How a document is decomposed into the units everything else measures.
v1.0 · 2026-06. Pairs with `probe-protocol.md`.

## What counts as one atomic statement

The smallest span that can be judged true or false on its own:

- **Assertion of fact** — "GPT-5 Pro was released in October 2025."
- **Quantified claim** — "Commercial pages dropped below 12% retention within fourteen days."
- **Named-entity attribution** — "Liu et al. (2024) showed models under-weight mid-context tokens."
- **Recommendation with qualifier** — "Front-load the claim and its qualifier into the same sentence."

## Splitting rules

1. One subject–predicate core per statement. Compound sentences split at
   coordinating conjunctions when each side carries its own truth-value.
2. The qualifier travels with the claim it qualifies. "X improved 38%
   [across three regions over six weeks]" is ONE statement — splitting it
   manufactures an orphan.
3. Anaphora are resolved at extraction: "this study" becomes the named study.
   If the antecedent cannot be resolved from the same paragraph, tag the
   statement `unresolved-antecedent` (it scores, and usually fails, chunking).

## Tagging schema

| Field | Values |
|---|---|
| `type` | `factual` · `evaluative` · `prescriptive` · `historical` |
| `measurable` | `measurable` · `slot` (too vague to match against model output) |
| `quantified` | boolean — carries a specific number/date/duration |
| `sourced` | boolean — traceable to a named primary source |
| `entity_anchored` | boolean — names specific company/product/person/place |
| `qualifier_in_sentence` | boolean — qualifier within the same sentence |
| `antecedent` | `resolved` · `unresolved` |

## The "slot" test

A statement is a **slot** if a competitor could publish it verbatim without
lying: "Our platform delivers industry-leading performance" fits any vendor,
asserts nothing checkable, and is excluded from visibility scoring.

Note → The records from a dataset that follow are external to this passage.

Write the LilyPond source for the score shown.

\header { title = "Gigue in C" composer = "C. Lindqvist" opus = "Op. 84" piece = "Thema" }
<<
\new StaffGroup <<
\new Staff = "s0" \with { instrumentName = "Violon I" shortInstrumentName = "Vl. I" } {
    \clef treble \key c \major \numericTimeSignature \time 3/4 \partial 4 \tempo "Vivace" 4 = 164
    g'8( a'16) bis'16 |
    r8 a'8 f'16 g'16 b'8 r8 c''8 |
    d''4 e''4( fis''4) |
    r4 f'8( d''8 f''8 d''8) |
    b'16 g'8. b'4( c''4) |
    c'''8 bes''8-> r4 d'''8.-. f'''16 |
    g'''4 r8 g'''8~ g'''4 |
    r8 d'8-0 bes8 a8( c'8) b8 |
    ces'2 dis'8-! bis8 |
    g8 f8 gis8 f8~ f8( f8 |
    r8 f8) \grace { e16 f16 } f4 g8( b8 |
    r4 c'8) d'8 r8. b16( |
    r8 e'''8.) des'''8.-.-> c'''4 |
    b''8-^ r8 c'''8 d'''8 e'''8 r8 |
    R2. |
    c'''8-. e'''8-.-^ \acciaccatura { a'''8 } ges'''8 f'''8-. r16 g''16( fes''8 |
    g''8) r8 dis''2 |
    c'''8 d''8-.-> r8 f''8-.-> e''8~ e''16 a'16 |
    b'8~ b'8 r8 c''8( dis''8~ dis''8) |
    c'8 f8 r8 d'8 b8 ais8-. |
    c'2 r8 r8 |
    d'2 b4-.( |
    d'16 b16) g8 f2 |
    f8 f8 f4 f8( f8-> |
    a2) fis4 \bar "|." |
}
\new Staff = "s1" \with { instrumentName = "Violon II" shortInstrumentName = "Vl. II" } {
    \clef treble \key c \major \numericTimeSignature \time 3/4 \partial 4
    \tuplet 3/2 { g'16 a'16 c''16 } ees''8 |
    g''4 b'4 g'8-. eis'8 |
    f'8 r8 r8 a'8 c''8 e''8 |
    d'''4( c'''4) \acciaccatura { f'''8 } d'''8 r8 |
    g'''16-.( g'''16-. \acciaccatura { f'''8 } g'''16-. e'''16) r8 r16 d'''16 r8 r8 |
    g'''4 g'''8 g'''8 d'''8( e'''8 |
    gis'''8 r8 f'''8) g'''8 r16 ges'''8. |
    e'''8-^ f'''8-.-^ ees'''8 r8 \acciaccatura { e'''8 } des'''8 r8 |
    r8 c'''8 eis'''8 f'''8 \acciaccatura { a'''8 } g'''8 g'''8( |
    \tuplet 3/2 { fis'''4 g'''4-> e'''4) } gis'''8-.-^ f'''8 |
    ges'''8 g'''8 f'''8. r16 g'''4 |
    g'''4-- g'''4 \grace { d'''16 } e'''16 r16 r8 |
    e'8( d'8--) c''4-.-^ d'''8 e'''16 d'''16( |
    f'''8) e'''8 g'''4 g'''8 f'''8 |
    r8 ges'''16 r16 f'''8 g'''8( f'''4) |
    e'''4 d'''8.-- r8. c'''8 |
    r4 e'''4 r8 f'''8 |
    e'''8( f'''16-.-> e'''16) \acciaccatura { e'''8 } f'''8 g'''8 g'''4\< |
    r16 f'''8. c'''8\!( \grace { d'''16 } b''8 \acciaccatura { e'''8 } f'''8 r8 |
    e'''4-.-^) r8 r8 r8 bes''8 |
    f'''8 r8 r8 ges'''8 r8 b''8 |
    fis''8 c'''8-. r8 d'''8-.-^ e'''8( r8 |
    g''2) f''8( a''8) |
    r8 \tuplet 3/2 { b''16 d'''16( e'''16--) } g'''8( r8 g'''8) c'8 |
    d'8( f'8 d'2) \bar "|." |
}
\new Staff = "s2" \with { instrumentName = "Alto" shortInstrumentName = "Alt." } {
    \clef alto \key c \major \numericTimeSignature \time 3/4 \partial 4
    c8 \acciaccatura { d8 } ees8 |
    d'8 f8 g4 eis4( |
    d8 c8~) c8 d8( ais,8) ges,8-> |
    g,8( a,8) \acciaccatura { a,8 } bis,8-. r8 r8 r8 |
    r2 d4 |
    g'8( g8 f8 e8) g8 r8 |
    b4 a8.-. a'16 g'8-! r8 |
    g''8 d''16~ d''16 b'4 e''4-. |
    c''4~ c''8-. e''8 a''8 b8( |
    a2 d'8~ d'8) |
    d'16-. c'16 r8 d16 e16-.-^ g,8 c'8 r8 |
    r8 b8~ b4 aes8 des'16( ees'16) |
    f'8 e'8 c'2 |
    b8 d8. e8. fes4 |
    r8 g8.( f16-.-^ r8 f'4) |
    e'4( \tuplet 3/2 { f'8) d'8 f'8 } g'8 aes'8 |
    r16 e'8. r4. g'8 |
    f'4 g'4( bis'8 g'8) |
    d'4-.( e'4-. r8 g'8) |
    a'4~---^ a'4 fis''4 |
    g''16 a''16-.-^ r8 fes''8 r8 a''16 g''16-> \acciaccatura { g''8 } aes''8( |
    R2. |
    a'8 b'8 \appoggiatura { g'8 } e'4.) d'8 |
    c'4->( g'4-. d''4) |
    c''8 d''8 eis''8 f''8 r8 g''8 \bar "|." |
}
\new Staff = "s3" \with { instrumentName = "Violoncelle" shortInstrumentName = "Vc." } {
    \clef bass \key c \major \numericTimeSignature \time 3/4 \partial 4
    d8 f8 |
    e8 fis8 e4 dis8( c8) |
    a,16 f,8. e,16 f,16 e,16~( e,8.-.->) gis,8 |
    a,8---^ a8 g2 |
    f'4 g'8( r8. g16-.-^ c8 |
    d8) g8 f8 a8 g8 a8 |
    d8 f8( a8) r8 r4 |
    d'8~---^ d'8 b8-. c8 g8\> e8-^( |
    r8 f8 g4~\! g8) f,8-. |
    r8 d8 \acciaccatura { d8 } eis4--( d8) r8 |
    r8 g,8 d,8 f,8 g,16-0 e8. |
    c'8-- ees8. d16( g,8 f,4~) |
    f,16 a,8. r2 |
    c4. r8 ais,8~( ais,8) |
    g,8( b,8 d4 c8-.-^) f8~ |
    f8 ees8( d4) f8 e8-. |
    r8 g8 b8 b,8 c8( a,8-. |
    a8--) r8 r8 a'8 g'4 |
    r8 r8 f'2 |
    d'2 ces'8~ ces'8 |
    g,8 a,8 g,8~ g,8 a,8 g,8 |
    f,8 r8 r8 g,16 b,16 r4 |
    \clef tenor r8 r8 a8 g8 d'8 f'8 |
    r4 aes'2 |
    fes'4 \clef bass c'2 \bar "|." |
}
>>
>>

Roughly
half the claims on a typical marketing page fail this test — that finding is
itself one of the corpus's most stable results.

## Worked example

Input paragraph:

> "We're the leading platform in the space. Independent testing in March
> 2025 measured a 38% reduction in egress latency versus the named
> comparison, and our customers love the experience."

Extraction:

| # | Statement | type | measurable | quantified | sourced | entity |
|---|---|---|---|---|---|---|
| 1 | "We're the leading platform in the space." | evaluative | **slot** | no | no | no |
| 2 | "Independent testing in March 2025 measured a 38% reduction in egress latency versus the named comparison." | factual | measurable | yes | yes | partial |
| 3 | "Our customers love the experience." | evaluative | **slot** | no | no | no |

One page, three claims, one survivor. That ratio is typical.